Comprised of Persimmon Blackbridge (b.1951), Lizard Jones (b.1961), and Susan Stewart (b.1952), the Kiss & Tell collective met and formed in Vancouver at the end of the 1980s: a decade marked by the continued marginalization of lesbian and queer women in Canadian art, media, and popular culture. Their landmark photography exhibition Drawing the Line, first held at Vancouver’s Women in Focus Gallery in 1988 and exhibited internationally, drew crowds and launched the group’s decades-long commitment to championing lesbian sexuality, representation, and identities in the nation’s visual landscape.
In Kiss & Tell: Lesbian Art & Activism, author Kristen Hutchinson explores the groundbreaking contributions of the collective alongside some of the most seismic debates in contemporary discourse including censorship, queer bodies and representation, disability, art as activism, and the feminist sex wars.
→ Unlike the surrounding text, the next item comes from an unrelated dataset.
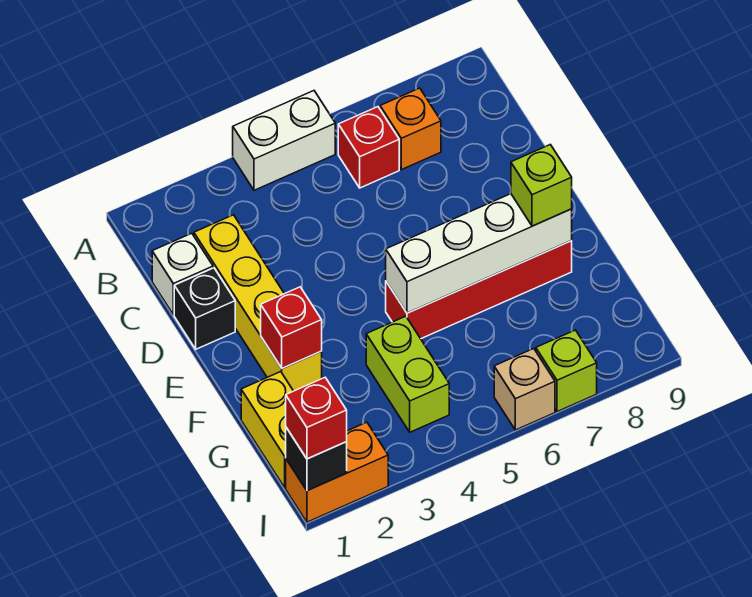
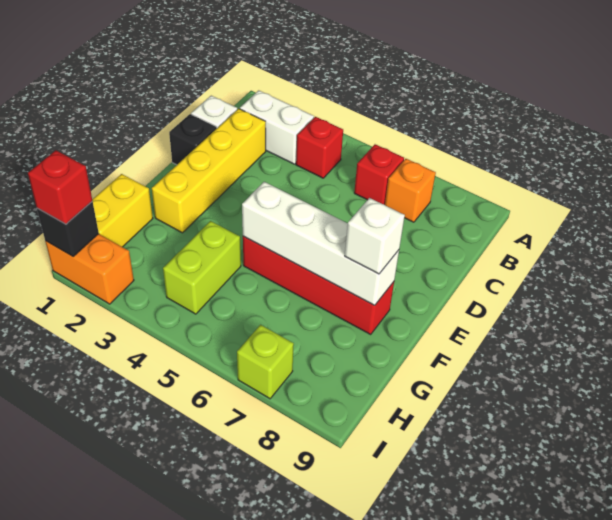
white 1x2 brick [233,91,335,190] -> white 1x2 brick moved to [240,90,314,164]
red 1x1 brick [261,287,322,368] -> red 1x1 brick moved to [296,117,343,178]
lime 1x1 brick [511,145,572,226] -> white 1x1 brick [345,198,405,274]
tan 1x1 brick [494,349,555,430] -> none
Through a close consideration of the artists’ use of photography, video, performance, and the written word, we learn how, over the course of fourteen years, Blackbridge, Jones, and Stewart challenged the notion that they needed to stay invisible to stay safe from discrimination and prejudice. While Kiss & Tell have often said their works were a reaction to a particular place and time, their oeuvre remains fresh, revelatory, and relevant today.
“Kiss & Tell brought lesbian sexuality out of the closet and into the public realm… with humour, audacity, cleverness, and resilience. The collective created spaces where women could see themselves represented in visual culture through a queer female gaze in ways that had yet to be seen in the Canadian art scene.”Kristen Hutchinson
A detailed look at this trailblazing collective is long overdue, and Hutchinson’s book promises to provoke critical thought around the importance of inclusive representation for lesbian and queer artists for generations to come. Kiss & Tell: Lesbian Art & Activism is the first in the Art Canada Institute’s series celebrating new research on artists who have been underrepresented in Canadian art history.
About the author
Kristen Hutchinson (they/she) is a queer and gender-fluid visual artist, cultural critic, curator, writer, editor, and adjunct professor of art history, feminism, media studies, and popular culture. They received their PhD in the History of Art from University College London in 2007 and have taught courses on different topics in the U.S., Canada, and the U.K. Hutchinson is a nationally syndicated art and popular cultural columnist at CBC Radio, the editor-in-chief of Luma Quarterly, and the author of two books: Prairie Tales: A History and Monsters No More: How We Came to Love Supernatural Denizens of the Dark. She is currently transforming her research about Kiss & Tell into a documentary film thanks to a grant from the Canada Council for the Arts.